Smith dropped out of BYU after his junior year to focus on Qualtrics (he'd eventually finish his degree in 2016), and he and Scott recruited Smith's former roommate and a BYU accounting graduate, Orgill, to join the team to officially launch Qualtrics in 2002. Smith's brother, Jared, then working as a product manager at Google, helped further build out the technical side of their software product and quit his job at Google to become Qualtrics' president.

They bootstrapped the company, running an office out of the basement of their family's home for the company's first five years of existence. By 2004, Qualtrics had 20 employees working in the Smiths' basement. 

"Parking got pretty crazy with the neighbors," Smith told BYU Magazine in 2013. "They would always complain when it was garbage day because there would be 20 cars outside blocking the garbage truck from turning around."

Meanwhile, the company had to get creative to make room for about two dozen computers in the tight basement. "We were dragging wires and doing everything ourselves — literally from laying sheetrock to wiring and putting on the ends of Internet cables. It was baling wire and chewing gum," Smith told The Salt Lake Tribune in 2012.

Because the Smiths did not take on outside investors initially, the company could only grow as quickly as they could add more clients. 

"You really have to kind of be blunt, eat what you kill," Smith said at a TechCrunch Disrupt conference in 2015 about Qualtrics' early bootstrapping days. "It forces constraint, and when people are constrained, they get extremely creative and scrappy. It's everything — it's hustle, you gotta be innovative. 'We're going to this trade show, figure out [if] you can get this booth for free because we can't afford it.'"

Within a couple of years, they had sold subscriptions to more than 250 colleges and universities and Qualtrics was making around $100,000 per month, according to TechCrunch. 

By 2009, the company was seeing $1 million per month in revenue, allowing Qualtrics to move to their first office, which was still just a 3,500-square-foot space in Provo.

In 2012, Smith reportedly turned down a $500 million offer to buy Qualtrics and instead bet on his family company by taking on a $70 million investment from Silicon Valley venture capital firms Accel and Sequoia Capital.
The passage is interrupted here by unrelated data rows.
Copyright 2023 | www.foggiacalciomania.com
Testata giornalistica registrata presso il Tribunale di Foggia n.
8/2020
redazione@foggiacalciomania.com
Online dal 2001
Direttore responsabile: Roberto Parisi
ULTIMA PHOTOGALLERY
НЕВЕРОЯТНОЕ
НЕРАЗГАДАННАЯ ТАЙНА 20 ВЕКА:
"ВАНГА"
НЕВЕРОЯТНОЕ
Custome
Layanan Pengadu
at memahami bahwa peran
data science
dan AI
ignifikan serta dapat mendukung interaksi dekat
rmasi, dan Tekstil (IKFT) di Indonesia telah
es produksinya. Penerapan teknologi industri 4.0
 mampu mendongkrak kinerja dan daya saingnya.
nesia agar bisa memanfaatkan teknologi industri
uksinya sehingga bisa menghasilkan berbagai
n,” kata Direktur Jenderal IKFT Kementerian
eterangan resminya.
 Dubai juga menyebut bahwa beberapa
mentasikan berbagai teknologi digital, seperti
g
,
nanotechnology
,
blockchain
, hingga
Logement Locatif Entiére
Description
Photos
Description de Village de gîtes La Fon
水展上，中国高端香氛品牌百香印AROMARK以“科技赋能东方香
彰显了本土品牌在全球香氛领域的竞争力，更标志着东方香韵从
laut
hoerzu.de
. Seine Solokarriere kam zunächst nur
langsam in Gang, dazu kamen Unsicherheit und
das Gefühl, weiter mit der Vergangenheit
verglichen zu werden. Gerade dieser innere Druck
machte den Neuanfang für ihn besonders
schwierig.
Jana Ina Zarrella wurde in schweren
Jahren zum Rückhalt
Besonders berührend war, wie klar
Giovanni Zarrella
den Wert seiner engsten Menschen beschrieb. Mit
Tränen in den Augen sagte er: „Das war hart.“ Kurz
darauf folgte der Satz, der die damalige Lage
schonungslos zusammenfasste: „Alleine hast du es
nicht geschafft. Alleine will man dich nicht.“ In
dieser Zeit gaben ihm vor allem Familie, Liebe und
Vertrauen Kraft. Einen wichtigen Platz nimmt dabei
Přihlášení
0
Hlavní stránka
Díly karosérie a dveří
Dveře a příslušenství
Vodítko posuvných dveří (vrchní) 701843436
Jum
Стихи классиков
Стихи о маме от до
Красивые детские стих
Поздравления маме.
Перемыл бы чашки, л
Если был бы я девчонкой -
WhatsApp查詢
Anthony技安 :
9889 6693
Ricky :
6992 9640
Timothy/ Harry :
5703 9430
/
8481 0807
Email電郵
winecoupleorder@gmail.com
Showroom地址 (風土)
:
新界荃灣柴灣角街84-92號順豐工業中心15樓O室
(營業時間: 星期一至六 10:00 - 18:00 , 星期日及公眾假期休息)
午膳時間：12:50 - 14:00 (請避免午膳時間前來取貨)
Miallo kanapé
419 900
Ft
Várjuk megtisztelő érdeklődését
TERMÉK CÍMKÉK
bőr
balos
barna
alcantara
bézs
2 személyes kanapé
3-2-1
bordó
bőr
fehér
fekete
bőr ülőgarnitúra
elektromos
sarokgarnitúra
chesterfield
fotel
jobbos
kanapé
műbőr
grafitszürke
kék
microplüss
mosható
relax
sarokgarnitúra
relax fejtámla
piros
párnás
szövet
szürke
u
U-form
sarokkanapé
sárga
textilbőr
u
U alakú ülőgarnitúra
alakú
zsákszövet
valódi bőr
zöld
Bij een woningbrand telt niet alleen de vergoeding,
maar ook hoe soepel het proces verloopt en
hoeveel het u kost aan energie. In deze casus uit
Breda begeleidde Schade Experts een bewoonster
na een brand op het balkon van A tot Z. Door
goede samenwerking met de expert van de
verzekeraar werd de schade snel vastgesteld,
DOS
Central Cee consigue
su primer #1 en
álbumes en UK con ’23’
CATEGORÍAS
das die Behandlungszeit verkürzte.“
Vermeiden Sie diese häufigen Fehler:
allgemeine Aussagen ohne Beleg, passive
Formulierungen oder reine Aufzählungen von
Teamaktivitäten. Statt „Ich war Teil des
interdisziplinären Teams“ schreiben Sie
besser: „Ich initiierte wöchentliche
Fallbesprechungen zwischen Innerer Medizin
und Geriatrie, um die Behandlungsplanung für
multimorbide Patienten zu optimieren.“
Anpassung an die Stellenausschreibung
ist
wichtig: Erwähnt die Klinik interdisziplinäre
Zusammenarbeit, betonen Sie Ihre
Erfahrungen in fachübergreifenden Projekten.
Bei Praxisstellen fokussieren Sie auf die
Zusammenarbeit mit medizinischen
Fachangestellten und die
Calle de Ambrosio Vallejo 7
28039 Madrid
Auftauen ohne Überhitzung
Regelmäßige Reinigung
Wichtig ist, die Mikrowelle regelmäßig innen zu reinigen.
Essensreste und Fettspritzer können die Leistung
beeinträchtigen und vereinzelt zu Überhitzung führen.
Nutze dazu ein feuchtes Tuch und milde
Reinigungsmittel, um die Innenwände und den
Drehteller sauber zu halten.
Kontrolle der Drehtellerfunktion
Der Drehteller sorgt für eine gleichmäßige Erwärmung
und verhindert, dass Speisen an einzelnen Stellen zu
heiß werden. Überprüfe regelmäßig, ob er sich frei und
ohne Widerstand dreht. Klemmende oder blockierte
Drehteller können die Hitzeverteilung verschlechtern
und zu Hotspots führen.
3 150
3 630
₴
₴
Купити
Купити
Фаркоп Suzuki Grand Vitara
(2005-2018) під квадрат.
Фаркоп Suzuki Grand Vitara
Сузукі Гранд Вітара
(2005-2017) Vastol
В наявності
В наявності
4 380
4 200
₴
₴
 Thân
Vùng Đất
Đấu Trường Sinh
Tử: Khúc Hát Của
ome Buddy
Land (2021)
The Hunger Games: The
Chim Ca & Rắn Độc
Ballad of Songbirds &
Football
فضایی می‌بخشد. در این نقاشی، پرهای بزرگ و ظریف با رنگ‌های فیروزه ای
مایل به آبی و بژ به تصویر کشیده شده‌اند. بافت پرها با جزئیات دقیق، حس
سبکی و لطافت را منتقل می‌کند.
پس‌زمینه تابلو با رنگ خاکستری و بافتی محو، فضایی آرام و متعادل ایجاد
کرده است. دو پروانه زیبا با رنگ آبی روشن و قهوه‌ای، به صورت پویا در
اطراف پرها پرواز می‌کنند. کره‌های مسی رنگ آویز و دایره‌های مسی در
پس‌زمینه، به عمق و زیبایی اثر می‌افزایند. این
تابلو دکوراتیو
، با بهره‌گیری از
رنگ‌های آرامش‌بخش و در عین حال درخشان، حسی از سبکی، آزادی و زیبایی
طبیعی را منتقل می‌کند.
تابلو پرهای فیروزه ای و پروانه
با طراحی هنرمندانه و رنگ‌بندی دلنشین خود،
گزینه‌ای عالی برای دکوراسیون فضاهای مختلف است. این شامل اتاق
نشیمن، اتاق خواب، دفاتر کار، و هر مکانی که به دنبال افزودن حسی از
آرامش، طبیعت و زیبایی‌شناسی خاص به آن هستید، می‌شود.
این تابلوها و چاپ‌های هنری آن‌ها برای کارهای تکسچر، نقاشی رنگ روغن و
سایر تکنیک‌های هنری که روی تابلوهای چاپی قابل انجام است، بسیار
Over the next five years, Qualtrics raised another $330 million (over $400 million overall) in VC funding from Accel, Sequoia and Insight Partners, valuing the company at $2.5 billion in 2017.

When asked why he finally took on outside investors after waiting more than a decade to do so, Smith told Gigaom in 2012 that his family initially wanted to maintain full ownership of Qualtrics, but he ultimately decided that raising outside cash was the only way for the company to grow quickly enough to reach its full potential.

"I wanted to turn one dollar into five, and only venture capital can help you scale like that," Smith said at the time.

After seeing $289.9 million in revenue in 2017, with a list of over 9,000 customers that includes huge brands such as Microsoft, Mastercard and Under Armour, Qualtrics prepared to go public in the fall of 2018. The company planned to raise around $200 million through the IPO, but instead SAP swooped in and bought Qualtrics for a whopping $8 billion in November 2018. The Smith family's share of that deal was reportedly around $3.3 billion.

Now, Smith is on the verge (once the deal is approved by the NBA) of becoming the latest tech billionaire to enter the world of professional sports.

Ballmer, the former Microsoft CEO, paid $2 billion for the Clippers in 2014 and Forbes now values his team at $2.6 billion, while Cuban's Dallas Mavericks are valued at an estimated $2.4 billion by Forbes after the "Shark Tank" star paid just $285 million for a majority stake in that team in 2000. Meanwhile, Joseph Tsai, co-founder of Chinese e-commerce giant Alibaba, also bought the Brooklyn Nets for $2.3 billion just a year ago.